_Assignment_
In the records below, which lines include "source"? Copy them.

Saved data entries
────

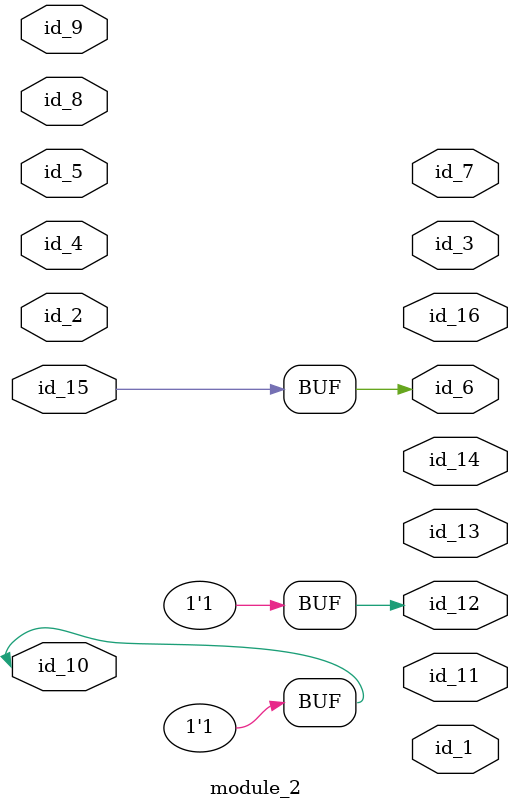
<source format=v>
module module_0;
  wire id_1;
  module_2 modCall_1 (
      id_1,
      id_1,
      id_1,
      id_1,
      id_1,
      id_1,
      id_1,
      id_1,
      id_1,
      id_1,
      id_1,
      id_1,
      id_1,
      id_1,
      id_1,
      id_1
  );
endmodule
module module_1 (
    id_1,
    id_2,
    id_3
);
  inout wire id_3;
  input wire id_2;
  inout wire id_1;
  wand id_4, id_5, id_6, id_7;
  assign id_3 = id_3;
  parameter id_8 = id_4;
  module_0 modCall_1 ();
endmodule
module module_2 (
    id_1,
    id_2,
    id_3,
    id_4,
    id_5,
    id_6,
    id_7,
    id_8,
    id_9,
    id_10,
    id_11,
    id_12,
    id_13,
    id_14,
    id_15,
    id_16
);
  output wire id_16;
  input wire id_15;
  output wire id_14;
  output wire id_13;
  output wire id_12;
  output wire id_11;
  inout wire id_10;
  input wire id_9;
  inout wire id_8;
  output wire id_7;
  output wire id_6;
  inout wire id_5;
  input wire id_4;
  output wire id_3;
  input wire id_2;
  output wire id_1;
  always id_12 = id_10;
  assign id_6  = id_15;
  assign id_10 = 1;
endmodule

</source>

────

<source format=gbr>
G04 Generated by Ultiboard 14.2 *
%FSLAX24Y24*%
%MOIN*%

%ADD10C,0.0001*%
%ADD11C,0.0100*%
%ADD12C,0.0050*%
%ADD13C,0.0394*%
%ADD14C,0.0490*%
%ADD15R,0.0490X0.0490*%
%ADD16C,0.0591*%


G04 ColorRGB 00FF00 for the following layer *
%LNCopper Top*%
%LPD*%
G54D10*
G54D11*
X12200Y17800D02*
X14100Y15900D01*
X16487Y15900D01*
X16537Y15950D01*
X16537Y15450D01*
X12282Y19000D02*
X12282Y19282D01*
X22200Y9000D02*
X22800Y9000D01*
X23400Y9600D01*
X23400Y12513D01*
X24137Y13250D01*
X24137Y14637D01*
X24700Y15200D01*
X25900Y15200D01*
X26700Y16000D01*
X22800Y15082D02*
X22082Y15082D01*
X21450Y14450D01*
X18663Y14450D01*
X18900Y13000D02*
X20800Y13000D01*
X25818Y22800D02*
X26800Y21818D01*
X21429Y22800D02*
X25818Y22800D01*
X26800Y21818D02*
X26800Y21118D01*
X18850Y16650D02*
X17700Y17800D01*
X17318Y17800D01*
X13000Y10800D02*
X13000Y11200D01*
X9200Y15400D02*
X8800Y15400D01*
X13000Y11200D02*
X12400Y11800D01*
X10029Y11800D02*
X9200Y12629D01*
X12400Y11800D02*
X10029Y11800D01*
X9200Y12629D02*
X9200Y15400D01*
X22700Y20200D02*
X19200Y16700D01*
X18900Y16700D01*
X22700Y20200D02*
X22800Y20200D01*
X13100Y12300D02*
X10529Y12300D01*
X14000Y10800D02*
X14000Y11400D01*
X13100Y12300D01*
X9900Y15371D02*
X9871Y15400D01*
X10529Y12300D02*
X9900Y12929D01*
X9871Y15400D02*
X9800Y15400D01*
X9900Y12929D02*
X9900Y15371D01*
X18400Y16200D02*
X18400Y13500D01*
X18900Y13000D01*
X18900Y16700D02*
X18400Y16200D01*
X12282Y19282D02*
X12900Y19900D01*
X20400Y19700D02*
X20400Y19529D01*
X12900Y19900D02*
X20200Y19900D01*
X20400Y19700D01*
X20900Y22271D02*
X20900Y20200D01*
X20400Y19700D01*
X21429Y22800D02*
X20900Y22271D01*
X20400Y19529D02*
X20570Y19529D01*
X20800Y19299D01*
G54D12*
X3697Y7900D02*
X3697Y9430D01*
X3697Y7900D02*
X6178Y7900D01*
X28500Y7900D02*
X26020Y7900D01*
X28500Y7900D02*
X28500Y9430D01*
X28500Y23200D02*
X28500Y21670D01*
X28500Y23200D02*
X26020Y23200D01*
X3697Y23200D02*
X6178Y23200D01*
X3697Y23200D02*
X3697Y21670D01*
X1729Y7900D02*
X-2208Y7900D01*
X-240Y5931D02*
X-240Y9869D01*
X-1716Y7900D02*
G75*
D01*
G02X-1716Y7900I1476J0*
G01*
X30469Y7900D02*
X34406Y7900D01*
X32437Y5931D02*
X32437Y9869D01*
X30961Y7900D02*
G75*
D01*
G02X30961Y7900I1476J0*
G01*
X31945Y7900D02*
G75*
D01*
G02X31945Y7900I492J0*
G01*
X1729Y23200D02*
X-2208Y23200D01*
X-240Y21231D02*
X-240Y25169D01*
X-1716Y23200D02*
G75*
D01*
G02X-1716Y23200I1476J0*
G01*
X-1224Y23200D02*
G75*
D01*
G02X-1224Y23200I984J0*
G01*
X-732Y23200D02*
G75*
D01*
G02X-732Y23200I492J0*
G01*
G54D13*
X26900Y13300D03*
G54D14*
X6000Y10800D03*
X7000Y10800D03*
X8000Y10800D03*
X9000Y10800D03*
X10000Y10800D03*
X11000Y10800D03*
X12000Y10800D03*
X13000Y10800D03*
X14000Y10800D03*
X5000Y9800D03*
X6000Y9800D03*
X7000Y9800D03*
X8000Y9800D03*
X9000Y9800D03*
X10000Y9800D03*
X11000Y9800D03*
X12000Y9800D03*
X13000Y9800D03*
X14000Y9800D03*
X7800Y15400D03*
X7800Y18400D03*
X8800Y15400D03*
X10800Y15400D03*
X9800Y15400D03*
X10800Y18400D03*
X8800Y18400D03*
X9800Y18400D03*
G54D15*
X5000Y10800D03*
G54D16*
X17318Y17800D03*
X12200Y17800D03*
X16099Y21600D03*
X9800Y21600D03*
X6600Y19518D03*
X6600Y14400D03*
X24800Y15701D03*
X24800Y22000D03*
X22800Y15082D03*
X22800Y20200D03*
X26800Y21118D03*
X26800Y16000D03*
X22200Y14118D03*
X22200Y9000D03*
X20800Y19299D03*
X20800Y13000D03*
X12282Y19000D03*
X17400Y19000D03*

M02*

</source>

────

_Solution below_
<source format=v>
</source>
<source format=gbr>
</source>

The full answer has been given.